§ **Listagem da tarefa**:
--
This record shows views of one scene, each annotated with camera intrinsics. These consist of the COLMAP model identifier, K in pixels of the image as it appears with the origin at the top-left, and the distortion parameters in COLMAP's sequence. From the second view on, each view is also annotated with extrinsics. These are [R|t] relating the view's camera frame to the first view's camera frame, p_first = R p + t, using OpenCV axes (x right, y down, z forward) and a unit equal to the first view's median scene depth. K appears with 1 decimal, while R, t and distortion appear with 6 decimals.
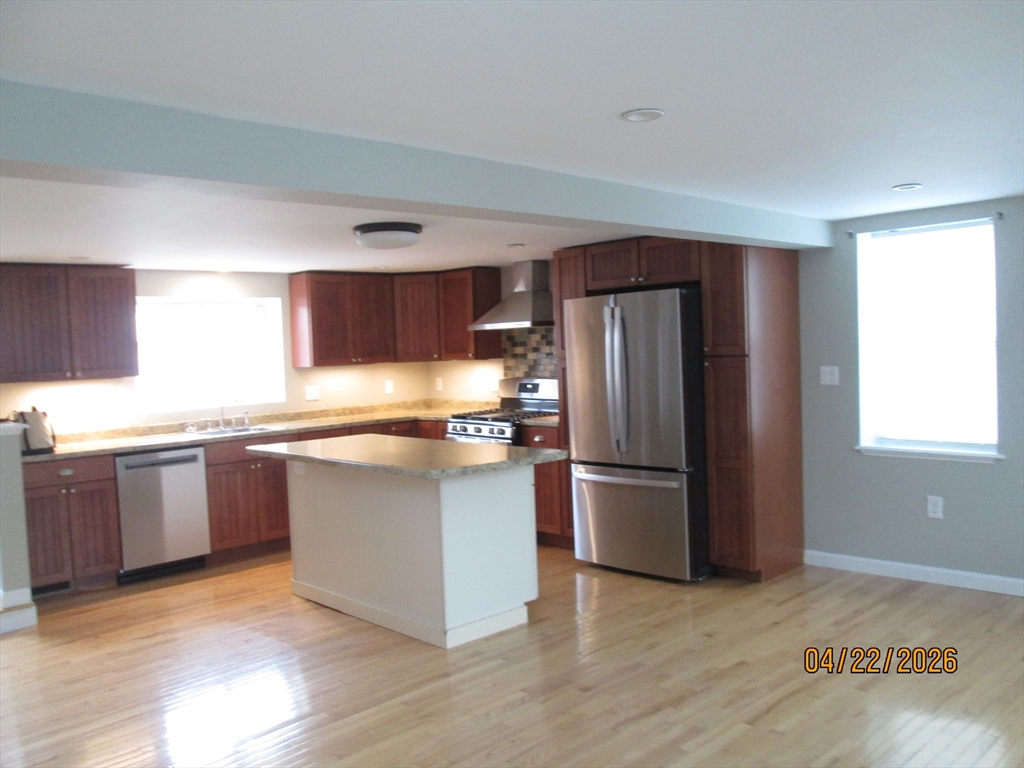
--
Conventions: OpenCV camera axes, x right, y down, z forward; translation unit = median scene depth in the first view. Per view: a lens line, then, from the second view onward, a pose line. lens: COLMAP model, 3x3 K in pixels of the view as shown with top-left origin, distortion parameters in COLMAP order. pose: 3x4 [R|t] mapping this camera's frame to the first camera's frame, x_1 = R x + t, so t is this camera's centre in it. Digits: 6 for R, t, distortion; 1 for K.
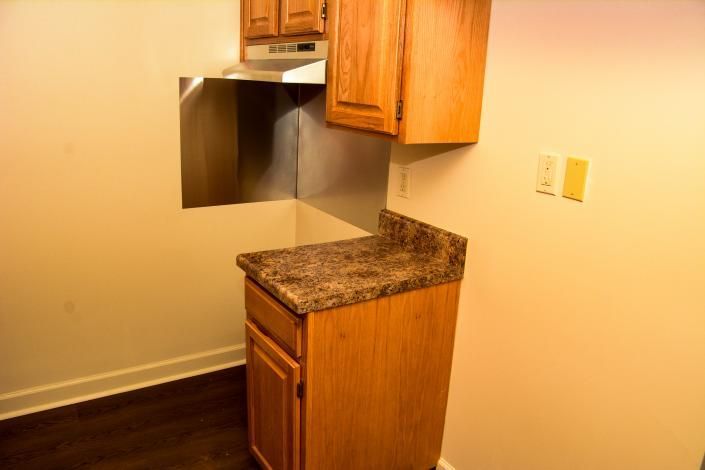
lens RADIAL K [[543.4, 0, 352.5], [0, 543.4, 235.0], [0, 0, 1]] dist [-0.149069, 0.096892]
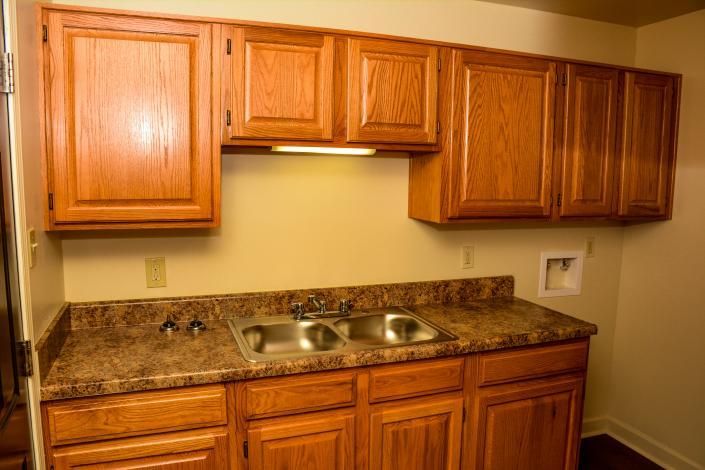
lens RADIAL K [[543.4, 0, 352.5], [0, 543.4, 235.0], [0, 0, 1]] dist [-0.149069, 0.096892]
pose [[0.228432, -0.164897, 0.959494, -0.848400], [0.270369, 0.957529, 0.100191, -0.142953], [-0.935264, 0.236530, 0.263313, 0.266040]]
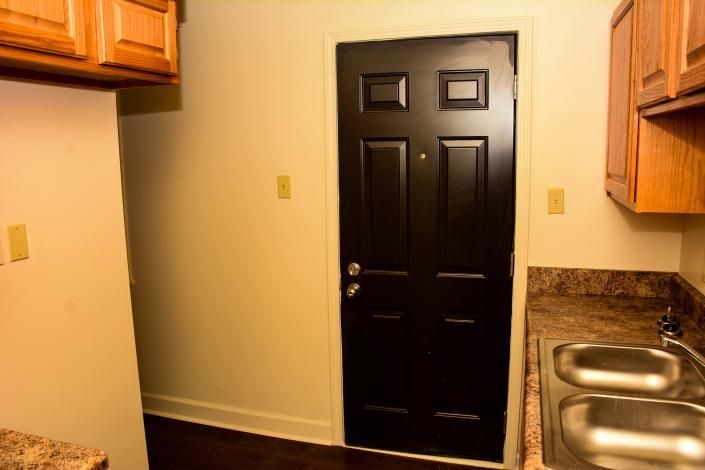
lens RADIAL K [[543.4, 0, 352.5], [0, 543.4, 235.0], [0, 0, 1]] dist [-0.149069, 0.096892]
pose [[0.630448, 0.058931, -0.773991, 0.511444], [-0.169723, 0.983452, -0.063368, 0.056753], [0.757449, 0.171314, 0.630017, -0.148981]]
--
§ **Seu objetivo**: Formate como lista numerada as linhas da listagem, da linha que contém "Conventions: OpenCV camera" até a linha que contém "0.171314, 0.630017, -0.148981]]", incluindo as duas e omitindo as linhas em branco. Não inclua as imagens na resposta.

§ **Resposta abaixo**:
1. Conventions: OpenCV camera axes, x right, y down, z forward; translation unit = median scene depth in the first view. Per view: a lens line, then, from the second view onward, a pose line. lens: COLMAP model, 3x3 K in pixels of the view as shown with top-left origin, distortion parameters in COLMAP order. pose: 3x4 [R|t] mapping this camera's frame to the first camera's frame, x_1 = R x + t, so t is this camera's centre in it. Digits: 6 for R, t, distortion; 1 for K.
2. lens RADIAL K [[543.4, 0, 352.5], [0, 543.4, 235.0], [0, 0, 1]] dist [-0.149069, 0.096892]
3. lens RADIAL K [[543.4, 0, 352.5], [0, 543.4, 235.0], [0, 0, 1]] dist [-0.149069, 0.096892]
4. pose [[0.228432, -0.164897, 0.959494, -0.848400], [0.270369, 0.957529, 0.100191, -0.142953], [-0.935264, 0.236530, 0.263313, 0.266040]]
5. lens RADIAL K [[543.4, 0, 352.5], [0, 543.4, 235.0], [0, 0, 1]] dist [-0.149069, 0.096892]
6. pose [[0.630448, 0.058931, -0.773991, 0.511444], [-0.169723, 0.983452, -0.063368, 0.056753], [0.757449, 0.171314, 0.630017, -0.148981]]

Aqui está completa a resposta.